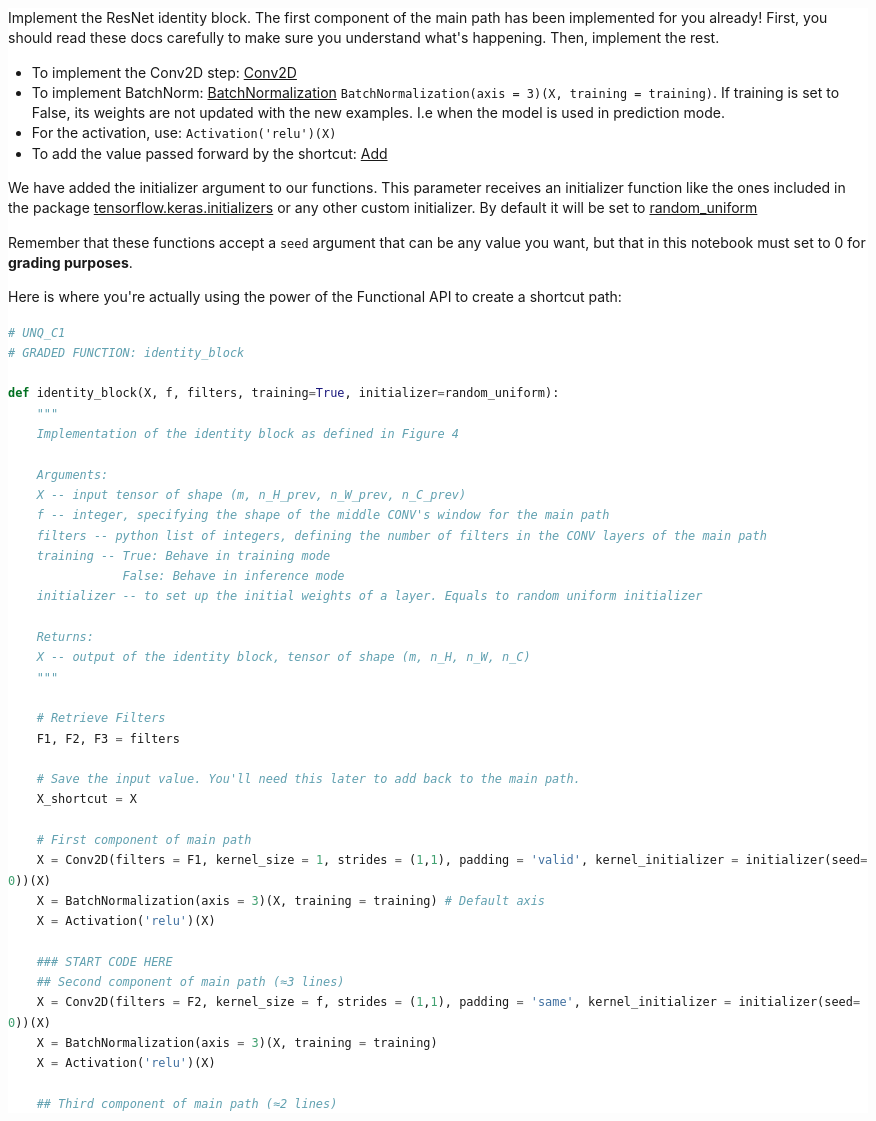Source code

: Implement the ResNet identity block. The first component of the main path has been implemented for you already! First, you should read these docs carefully to make sure you understand what's happening. Then, implement the rest. 
- To implement the Conv2D step: [Conv2D](https://www.tensorflow.org/api_docs/python/tf/keras/layers/Conv2D)
- To implement BatchNorm: [BatchNormalization](https://www.tensorflow.org/api_docs/python/tf/keras/layers/BatchNormalization) `BatchNormalization(axis = 3)(X, training = training)`. If training is set to False, its weights are not updated with the new examples. I.e when the model is used in prediction mode.
- For the activation, use:  `Activation('relu')(X)`
- To add the value passed forward by the shortcut: [Add](https://www.tensorflow.org/api_docs/python/tf/keras/layers/Add)

We have added the initializer argument to our functions. This parameter receives an initializer function like the ones included in the package [tensorflow.keras.initializers](https://www.tensorflow.org/api_docs/python/tf/keras/initializers) or any other custom initializer. By default it will be set to [random_uniform](https://www.tensorflow.org/api_docs/python/tf/keras/initializers/RandomUniform)

Remember that these functions accept a `seed` argument that can be any value you want, but that in this notebook must set to 0 for **grading purposes**.

 Here is where you're actually using the power of the Functional API to create a shortcut path: 


```python
# UNQ_C1
# GRADED FUNCTION: identity_block

def identity_block(X, f, filters, training=True, initializer=random_uniform):
    """
    Implementation of the identity block as defined in Figure 4
    
    Arguments:
    X -- input tensor of shape (m, n_H_prev, n_W_prev, n_C_prev)
    f -- integer, specifying the shape of the middle CONV's window for the main path
    filters -- python list of integers, defining the number of filters in the CONV layers of the main path
    training -- True: Behave in training mode
                False: Behave in inference mode
    initializer -- to set up the initial weights of a layer. Equals to random uniform initializer
    
    Returns:
    X -- output of the identity block, tensor of shape (m, n_H, n_W, n_C)
    """
    
    # Retrieve Filters
    F1, F2, F3 = filters
    
    # Save the input value. You'll need this later to add back to the main path. 
    X_shortcut = X
    
    # First component of main path
    X = Conv2D(filters = F1, kernel_size = 1, strides = (1,1), padding = 'valid', kernel_initializer = initializer(seed=0))(X)
    X = BatchNormalization(axis = 3)(X, training = training) # Default axis
    X = Activation('relu')(X)
    
    ### START CODE HERE
    ## Second component of main path (≈3 lines)
    X = Conv2D(filters = F2, kernel_size = f, strides = (1,1), padding = 'same', kernel_initializer = initializer(seed=0))(X)
    X = BatchNormalization(axis = 3)(X, training = training)
    X = Activation('relu')(X)

    ## Third component of main path (≈2 lines)
```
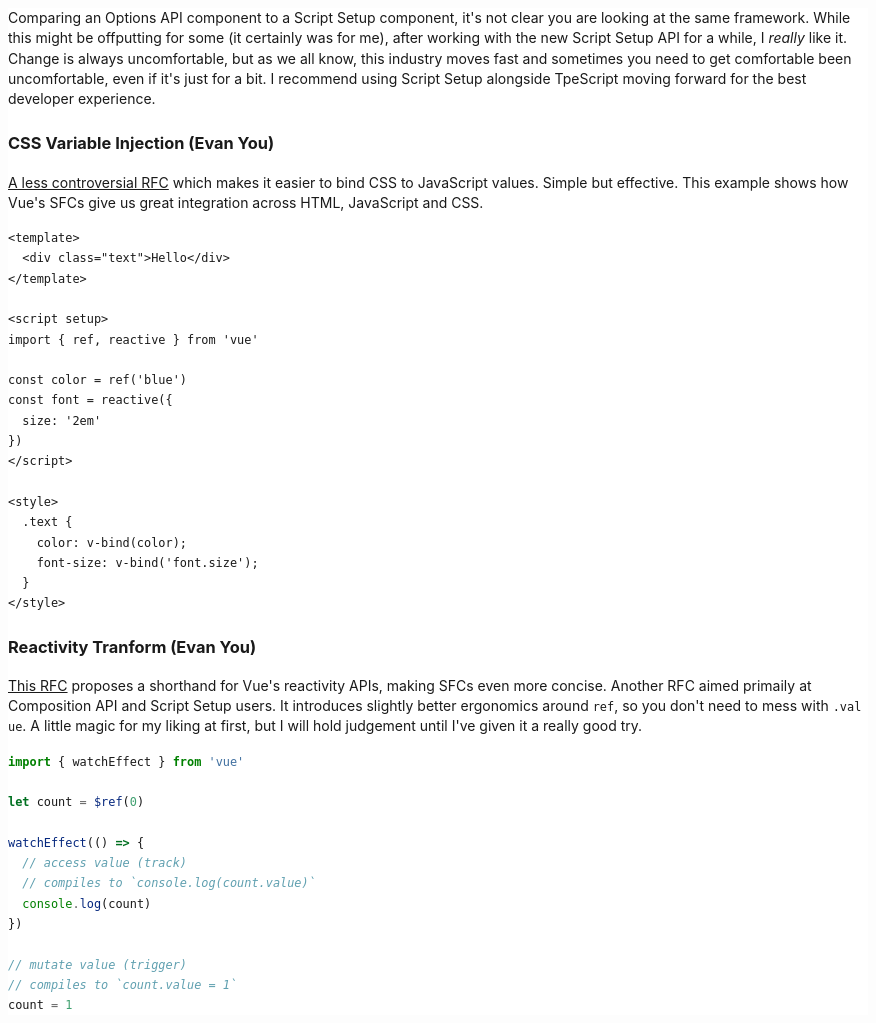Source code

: Comparing an Options API component to a Script Setup component, it's not clear you are looking at the same framework. While this might be offputting for some (it certainly was for me), after working with the new Script Setup API for a while, I *really* like it. Change is always uncomfortable, but as we all know, this industry moves fast and sometimes you need to get comfortable been uncomfortable, even if it's just for a bit. I recommend using Script Setup alongside TpeScript moving forward for the best developer experience.

### CSS Variable Injection (Evan You)

[A less controversial RFC](https://github.com/vuejs/rfcs/pull/231) which makes it easier to bind CSS to JavaScript values. Simple but effective. This example shows how Vue's SFCs give us great integration across HTML, JavaScript and CSS.

```vue
<template>
  <div class="text">Hello</div>
</template>

<script setup>
import { ref, reactive } from 'vue'

const color = ref('blue')
const font = reactive({
  size: '2em'
})
</script>

<style>
  .text {
    color: v-bind(color);
    font-size: v-bind('font.size');
  }
</style>
```

### Reactivity Tranform (Evan You)

[This RFC](https://github.com/vuejs/rfcs/pull/420) proposes a shorthand for Vue's reactivity APIs, making SFCs even more concise. Another RFC aimed primaily at Composition API and Script Setup users. It introduces slightly better ergonomics around `ref`, so you don't need to mess with `.value`. A little magic for my liking at first, but I will hold judgement until I've given it a really good try.

```ts
import { watchEffect } from 'vue'

let count = $ref(0)

watchEffect(() => {
  // access value (track)
  // compiles to `console.log(count.value)`
  console.log(count)
})

// mutate value (trigger)
// compiles to `count.value = 1`
count = 1
```
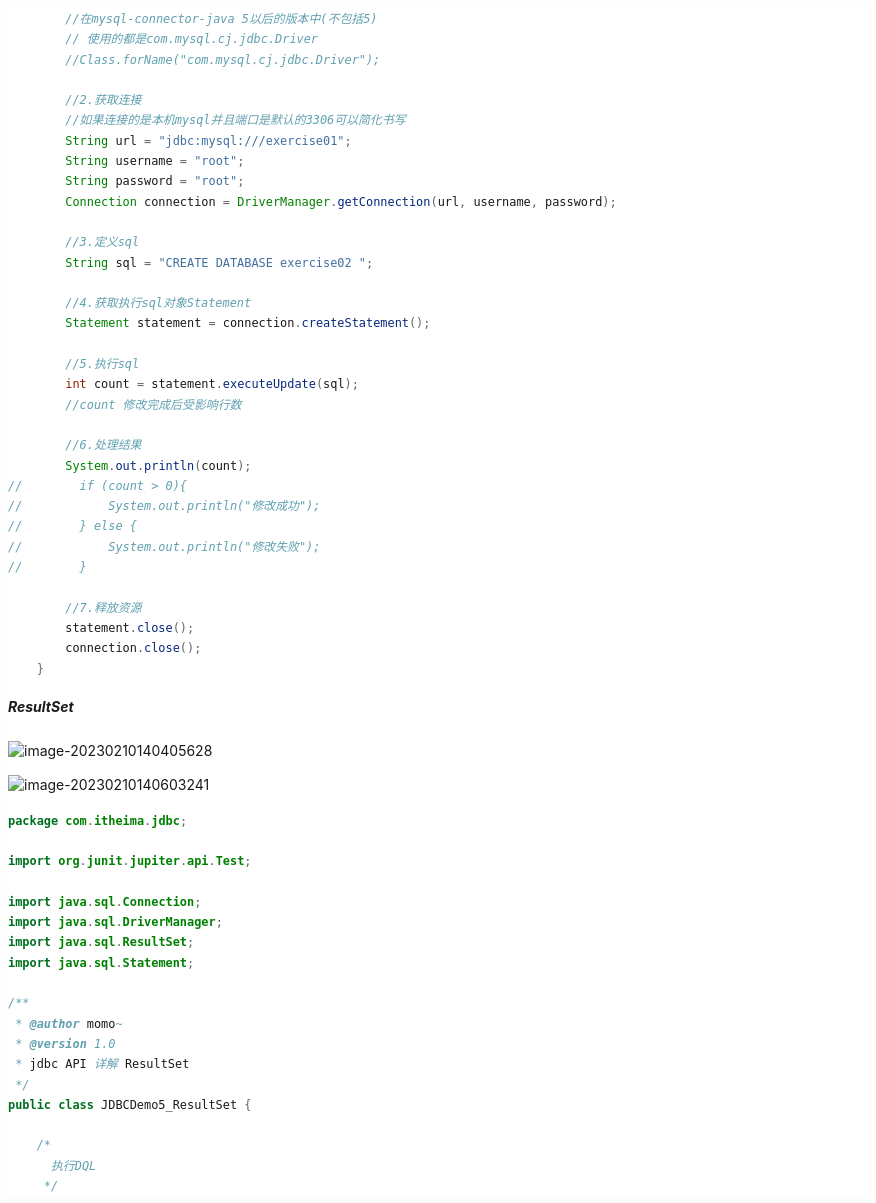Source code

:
 ```java
        //在mysql-connector-java 5以后的版本中(不包括5)
        // 使用的都是com.mysql.cj.jdbc.Driver
        //Class.forName("com.mysql.cj.jdbc.Driver");

        //2.获取连接
        //如果连接的是本机mysql并且端口是默认的3306可以简化书写
        String url = "jdbc:mysql:///exercise01";
        String username = "root";
        String password = "root";
        Connection connection = DriverManager.getConnection(url, username, password);

        //3.定义sql
        String sql = "CREATE DATABASE exercise02 ";

        //4.获取执行sql对象Statement
        Statement statement = connection.createStatement();

        //5.执行sql
        int count = statement.executeUpdate(sql);
        //count 修改完成后受影响行数

        //6.处理结果
        System.out.println(count);
//        if (count > 0){
//            System.out.println("修改成功");
//        } else {
//            System.out.println("修改失败");
//        }

        //7.释放资源
        statement.close();
        connection.close();
    }
```



##### ResultSet

![image-20230210140405628](https://cdn.jsdelivr.net/gh/Momo-web/Java-note/img/202302101404711.png)



![image-20230210140603241](https://cdn.jsdelivr.net/gh/Momo-web/Java-note/img/202302101406299.png)

```java
package com.itheima.jdbc;

import org.junit.jupiter.api.Test;

import java.sql.Connection;
import java.sql.DriverManager;
import java.sql.ResultSet;
import java.sql.Statement;

/**
 * @author momo~
 * @version 1.0
 * jdbc API 详解 ResultSet
 */
public class JDBCDemo5_ResultSet {

    /*
      执行DQL
     */
```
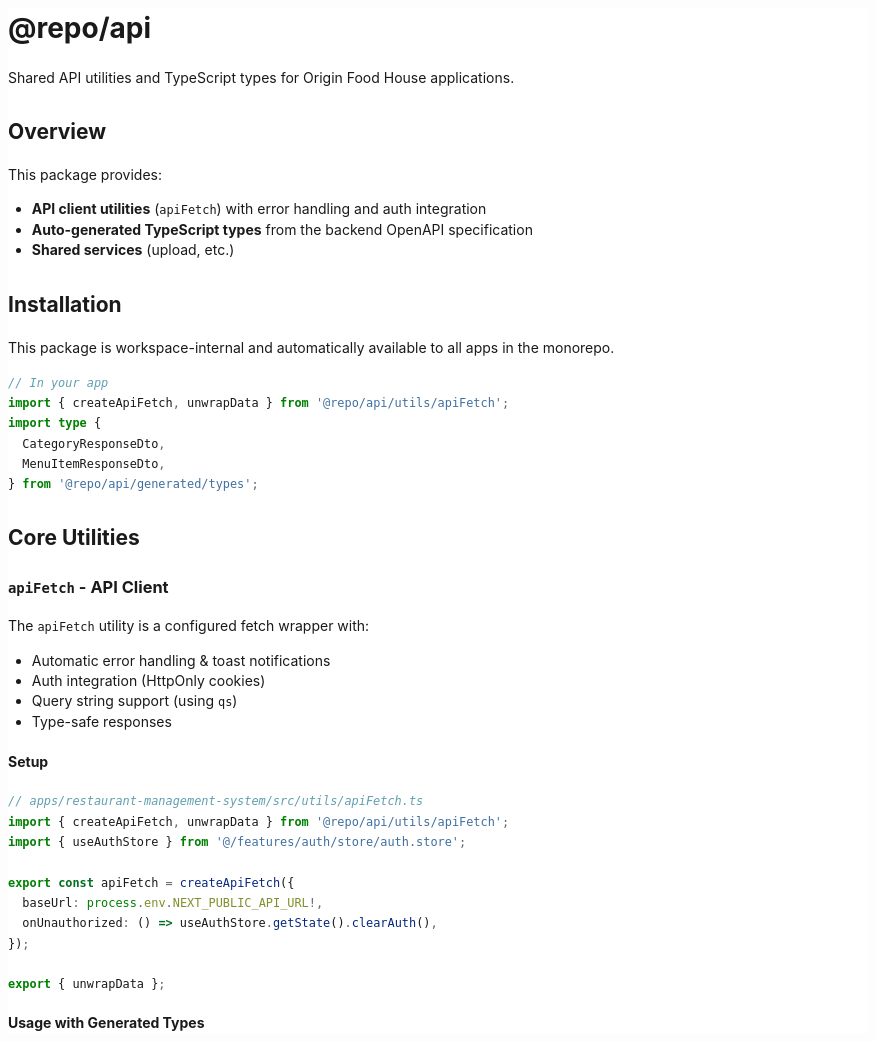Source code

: # @repo/api

Shared API utilities and TypeScript types for Origin Food House applications.

## Overview

This package provides:

- **API client utilities** (`apiFetch`) with error handling and auth integration
- **Auto-generated TypeScript types** from the backend OpenAPI specification
- **Shared services** (upload, etc.)

## Installation

This package is workspace-internal and automatically available to all apps in the monorepo.

```typescript
// In your app
import { createApiFetch, unwrapData } from '@repo/api/utils/apiFetch';
import type {
  CategoryResponseDto,
  MenuItemResponseDto,
} from '@repo/api/generated/types';
```

## Core Utilities

### `apiFetch` - API Client

The `apiFetch` utility is a configured fetch wrapper with:

- Automatic error handling & toast notifications
- Auth integration (HttpOnly cookies)
- Query string support (using `qs`)
- Type-safe responses

#### Setup

```typescript
// apps/restaurant-management-system/src/utils/apiFetch.ts
import { createApiFetch, unwrapData } from '@repo/api/utils/apiFetch';
import { useAuthStore } from '@/features/auth/store/auth.store';

export const apiFetch = createApiFetch({
  baseUrl: process.env.NEXT_PUBLIC_API_URL!,
  onUnauthorized: () => useAuthStore.getState().clearAuth(),
});

export { unwrapData };
```

#### Usage with Generated Types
+++
Problem description >>
Reply with a number only, showing how many lines of the material contain the word "export".

Solved problem >>
2